What is the reason for this extra space? It has to do with the way a label is created. When labels are created they are first printed on the label material and then they are die cut into the shape you want. This cutting is a mechanical process and the material can drift ever so slightly (up to 1/32”) during the die cutting. If you just had color without a full bleed then when the material shifted slightly you would notice a white area at the edge of your label. By adding 1/16” of color to all sides of your label you will ensure you will get a finished product that looks good and has color all the way to the very edge of your label.

How Do I Get a BAR CODE for My Products?

If your wine is going into distribution and will be sold In retail stores then you will want to consider including a bar code on your back label.

The bar code on most retail products in this country is called a UPC (Universal Product Code), and you obtain them from the Uniform Code Council. You first need to become a member of their “GS1 US Partner Connections”  which can all be done online.  The amount you pay is dependent on the number of products you will be selling, and your company’s gross revenues. The processing time is usually about 7 days and then you receive your company prefix number. You can then create your full bar code number for each product with the help of the membership kit you will receive. Once you have been supplied your number you can turn that info over to us and we will create your bar code (using special software) and drop it onto your supplied art files.

If you have a small number of products (less than twenty) there is a more cost effective way to obtain a registered UPC code. Just type “buy a bar code” into Google and you will see many companies selling barcode numbers for far less than the UCC membership fee. Note: There has been a recent onset of “fake” or “hot” upc codes being offered on the internet – do your homework.

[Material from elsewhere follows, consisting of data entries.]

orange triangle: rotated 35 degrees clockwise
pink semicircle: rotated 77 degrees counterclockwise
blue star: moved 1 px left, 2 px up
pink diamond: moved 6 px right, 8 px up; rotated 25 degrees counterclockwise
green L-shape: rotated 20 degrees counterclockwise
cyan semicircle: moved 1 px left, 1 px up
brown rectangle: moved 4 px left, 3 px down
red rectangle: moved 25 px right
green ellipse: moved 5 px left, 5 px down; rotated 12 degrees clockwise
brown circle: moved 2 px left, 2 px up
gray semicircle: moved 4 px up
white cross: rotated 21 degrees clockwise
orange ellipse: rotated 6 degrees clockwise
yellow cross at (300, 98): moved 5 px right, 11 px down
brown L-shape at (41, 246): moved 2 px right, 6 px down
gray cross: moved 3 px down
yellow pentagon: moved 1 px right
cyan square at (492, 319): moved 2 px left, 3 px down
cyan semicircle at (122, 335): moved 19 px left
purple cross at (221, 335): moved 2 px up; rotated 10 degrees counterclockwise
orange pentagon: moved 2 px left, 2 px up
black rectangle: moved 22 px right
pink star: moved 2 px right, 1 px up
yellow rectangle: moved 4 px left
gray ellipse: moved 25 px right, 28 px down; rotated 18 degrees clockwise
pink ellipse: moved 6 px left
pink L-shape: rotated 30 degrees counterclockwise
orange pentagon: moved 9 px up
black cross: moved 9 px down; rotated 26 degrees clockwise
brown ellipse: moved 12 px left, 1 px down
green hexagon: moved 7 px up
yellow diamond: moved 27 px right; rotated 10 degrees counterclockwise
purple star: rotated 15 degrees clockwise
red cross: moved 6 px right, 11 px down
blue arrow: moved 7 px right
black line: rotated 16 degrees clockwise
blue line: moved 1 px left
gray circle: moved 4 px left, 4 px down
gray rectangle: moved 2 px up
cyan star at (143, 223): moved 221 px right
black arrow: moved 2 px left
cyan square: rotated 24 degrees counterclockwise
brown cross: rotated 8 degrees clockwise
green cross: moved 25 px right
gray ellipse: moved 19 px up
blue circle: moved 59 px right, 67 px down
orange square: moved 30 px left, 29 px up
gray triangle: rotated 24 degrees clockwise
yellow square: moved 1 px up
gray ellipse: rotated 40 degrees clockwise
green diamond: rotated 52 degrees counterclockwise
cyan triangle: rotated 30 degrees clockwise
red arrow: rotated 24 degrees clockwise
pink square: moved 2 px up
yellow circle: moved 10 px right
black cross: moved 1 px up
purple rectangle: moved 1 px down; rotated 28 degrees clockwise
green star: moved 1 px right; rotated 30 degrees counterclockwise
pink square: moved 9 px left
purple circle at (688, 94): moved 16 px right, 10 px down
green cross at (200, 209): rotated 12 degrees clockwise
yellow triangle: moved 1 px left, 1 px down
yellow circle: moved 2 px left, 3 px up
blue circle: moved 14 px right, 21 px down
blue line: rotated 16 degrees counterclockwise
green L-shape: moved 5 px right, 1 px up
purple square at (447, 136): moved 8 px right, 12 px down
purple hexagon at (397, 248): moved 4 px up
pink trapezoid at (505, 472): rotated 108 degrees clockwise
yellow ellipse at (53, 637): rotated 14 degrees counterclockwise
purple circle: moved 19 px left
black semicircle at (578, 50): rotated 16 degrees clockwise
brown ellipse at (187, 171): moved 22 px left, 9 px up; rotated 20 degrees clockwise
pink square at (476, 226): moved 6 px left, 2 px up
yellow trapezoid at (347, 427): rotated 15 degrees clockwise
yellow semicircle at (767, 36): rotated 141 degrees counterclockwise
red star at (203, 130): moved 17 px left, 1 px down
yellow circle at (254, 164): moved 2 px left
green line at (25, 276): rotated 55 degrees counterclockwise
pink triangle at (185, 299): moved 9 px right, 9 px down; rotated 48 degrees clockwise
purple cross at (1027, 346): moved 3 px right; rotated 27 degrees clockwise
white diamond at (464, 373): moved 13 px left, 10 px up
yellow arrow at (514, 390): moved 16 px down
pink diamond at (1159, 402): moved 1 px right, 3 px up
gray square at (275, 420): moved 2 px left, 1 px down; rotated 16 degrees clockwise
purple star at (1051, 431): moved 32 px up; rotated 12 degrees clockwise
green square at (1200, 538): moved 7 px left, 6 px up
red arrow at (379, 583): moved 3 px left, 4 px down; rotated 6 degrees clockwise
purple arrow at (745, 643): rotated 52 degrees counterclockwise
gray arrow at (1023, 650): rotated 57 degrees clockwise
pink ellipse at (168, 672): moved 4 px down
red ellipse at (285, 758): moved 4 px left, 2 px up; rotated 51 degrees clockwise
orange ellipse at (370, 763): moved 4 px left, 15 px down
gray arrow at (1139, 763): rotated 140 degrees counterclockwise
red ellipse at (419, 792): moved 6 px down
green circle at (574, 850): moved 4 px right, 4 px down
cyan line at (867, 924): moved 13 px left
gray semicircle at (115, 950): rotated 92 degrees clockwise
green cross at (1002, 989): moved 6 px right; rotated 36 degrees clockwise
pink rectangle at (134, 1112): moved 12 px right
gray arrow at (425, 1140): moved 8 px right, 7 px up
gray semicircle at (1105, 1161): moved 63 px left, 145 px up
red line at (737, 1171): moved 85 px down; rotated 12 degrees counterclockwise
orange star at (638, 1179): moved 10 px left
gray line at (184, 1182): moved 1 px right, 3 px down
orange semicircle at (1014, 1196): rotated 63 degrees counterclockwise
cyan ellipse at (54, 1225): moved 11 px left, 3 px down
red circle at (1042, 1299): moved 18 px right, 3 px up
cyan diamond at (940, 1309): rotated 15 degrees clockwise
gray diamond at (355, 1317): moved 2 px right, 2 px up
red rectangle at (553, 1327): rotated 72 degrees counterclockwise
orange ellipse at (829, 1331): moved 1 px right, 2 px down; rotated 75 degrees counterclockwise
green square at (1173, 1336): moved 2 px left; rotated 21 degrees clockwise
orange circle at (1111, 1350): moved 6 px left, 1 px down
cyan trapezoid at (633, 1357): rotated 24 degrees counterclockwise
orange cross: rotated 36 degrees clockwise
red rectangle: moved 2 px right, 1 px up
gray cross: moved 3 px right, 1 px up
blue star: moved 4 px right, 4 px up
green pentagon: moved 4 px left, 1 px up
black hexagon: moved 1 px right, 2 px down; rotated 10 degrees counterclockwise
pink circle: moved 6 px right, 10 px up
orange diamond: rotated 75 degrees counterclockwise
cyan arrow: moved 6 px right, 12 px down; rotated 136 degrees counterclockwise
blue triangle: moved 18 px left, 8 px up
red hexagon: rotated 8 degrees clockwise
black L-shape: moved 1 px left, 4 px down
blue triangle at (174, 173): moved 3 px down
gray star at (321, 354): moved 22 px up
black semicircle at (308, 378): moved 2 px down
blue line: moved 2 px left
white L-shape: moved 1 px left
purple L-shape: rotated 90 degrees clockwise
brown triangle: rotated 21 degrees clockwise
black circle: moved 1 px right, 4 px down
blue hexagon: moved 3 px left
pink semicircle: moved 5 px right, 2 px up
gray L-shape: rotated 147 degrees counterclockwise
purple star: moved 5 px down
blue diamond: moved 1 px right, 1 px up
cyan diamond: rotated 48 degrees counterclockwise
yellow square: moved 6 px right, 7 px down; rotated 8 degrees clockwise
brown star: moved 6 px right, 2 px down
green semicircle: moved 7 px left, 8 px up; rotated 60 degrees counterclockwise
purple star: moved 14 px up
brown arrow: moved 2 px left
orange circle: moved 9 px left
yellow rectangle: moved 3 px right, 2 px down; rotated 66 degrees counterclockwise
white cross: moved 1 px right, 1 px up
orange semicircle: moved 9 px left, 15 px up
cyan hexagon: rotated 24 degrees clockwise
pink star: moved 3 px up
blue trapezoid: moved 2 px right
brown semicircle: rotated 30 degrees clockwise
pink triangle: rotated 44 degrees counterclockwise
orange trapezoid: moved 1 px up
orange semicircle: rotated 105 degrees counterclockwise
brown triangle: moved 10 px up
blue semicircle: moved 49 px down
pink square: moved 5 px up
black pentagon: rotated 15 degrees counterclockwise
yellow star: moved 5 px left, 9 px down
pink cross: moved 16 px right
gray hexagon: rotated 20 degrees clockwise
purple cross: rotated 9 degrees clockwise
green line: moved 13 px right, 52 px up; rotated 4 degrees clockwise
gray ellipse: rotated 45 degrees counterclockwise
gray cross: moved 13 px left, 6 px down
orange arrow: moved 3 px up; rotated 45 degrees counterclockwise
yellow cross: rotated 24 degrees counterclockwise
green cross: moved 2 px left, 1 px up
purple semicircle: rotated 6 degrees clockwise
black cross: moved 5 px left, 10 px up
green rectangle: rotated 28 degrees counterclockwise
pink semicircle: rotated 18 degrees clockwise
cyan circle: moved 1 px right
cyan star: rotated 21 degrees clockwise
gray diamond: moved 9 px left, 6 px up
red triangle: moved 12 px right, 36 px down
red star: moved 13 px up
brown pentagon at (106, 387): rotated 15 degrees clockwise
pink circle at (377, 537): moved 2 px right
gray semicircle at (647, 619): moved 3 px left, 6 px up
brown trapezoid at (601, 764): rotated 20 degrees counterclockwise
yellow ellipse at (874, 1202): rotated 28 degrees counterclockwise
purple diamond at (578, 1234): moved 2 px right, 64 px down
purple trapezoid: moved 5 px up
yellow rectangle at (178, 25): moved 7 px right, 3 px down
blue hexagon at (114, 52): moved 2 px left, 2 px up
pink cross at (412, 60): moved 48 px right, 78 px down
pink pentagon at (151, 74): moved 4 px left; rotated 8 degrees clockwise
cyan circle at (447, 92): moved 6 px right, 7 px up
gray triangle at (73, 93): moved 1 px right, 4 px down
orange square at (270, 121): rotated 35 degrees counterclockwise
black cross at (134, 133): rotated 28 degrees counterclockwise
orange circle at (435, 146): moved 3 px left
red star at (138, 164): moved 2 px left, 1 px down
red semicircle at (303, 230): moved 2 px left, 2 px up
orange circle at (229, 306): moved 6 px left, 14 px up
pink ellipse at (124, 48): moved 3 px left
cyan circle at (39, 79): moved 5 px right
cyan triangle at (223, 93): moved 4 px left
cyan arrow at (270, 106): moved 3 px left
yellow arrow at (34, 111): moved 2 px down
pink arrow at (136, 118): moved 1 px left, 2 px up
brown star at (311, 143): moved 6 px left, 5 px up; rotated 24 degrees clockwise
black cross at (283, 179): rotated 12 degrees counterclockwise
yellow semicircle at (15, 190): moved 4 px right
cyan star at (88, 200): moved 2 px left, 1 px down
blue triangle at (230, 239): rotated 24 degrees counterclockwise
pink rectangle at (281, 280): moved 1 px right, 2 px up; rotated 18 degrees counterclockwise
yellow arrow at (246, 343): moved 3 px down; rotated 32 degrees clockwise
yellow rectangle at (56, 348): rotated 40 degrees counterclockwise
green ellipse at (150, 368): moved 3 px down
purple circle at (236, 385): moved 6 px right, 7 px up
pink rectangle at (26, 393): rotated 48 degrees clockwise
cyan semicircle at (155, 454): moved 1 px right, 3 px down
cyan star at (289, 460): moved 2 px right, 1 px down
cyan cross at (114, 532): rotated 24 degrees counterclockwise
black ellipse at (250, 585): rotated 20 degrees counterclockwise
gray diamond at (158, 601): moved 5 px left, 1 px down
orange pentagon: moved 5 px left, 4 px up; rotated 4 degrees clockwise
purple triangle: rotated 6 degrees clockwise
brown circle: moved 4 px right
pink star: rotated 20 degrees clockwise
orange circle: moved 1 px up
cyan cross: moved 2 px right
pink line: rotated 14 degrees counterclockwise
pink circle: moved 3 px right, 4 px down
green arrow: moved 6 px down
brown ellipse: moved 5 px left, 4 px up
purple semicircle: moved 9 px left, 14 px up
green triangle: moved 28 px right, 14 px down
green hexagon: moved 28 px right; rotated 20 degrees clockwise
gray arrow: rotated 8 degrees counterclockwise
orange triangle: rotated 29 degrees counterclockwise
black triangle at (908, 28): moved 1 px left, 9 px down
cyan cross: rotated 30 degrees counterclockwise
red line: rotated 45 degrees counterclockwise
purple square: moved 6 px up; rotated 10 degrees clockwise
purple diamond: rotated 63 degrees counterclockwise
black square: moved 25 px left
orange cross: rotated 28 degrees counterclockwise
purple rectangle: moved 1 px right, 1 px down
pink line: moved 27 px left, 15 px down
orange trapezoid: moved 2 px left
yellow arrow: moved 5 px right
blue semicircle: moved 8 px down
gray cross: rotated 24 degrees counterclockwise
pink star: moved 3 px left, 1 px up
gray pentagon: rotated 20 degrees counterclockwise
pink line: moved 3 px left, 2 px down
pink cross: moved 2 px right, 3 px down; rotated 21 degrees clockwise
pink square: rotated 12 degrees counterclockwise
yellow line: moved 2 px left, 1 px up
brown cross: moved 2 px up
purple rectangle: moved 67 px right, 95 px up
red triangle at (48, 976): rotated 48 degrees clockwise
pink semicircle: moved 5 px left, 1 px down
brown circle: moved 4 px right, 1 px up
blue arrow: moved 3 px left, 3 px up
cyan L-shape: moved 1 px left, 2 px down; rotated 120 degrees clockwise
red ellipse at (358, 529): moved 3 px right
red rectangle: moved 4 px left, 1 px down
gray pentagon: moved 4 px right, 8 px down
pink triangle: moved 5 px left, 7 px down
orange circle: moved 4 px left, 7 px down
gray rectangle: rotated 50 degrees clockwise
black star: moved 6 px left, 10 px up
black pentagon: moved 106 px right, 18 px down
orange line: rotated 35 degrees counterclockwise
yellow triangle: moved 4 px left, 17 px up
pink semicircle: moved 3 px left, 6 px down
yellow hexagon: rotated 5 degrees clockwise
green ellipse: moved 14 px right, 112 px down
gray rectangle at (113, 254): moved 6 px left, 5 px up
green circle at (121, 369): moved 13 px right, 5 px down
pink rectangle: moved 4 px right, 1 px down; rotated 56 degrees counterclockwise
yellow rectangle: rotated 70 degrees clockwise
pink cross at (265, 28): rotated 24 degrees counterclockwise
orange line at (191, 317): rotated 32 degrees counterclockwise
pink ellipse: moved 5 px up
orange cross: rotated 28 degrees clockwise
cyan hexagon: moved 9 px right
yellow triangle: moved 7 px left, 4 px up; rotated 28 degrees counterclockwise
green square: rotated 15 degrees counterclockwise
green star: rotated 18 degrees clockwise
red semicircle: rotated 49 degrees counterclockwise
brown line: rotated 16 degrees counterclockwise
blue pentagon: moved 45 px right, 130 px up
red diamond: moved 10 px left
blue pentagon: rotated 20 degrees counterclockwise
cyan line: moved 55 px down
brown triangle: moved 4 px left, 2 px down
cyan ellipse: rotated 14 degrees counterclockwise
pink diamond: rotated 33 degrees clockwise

Be sure to designate a space on your back label for the bar code. It is best to create a “white box” around your bar code and print the code in a dark color/preferably in black. The official size requirement is 1″ high x 1.5″ wide although in reality we print bar codes that are as small as 0.5″ high and 1″ wide (any smaller than that and the retailer might experience scanning difficulties).  Please note, we will run a “test scan” of your bar code prior to production to insure readability.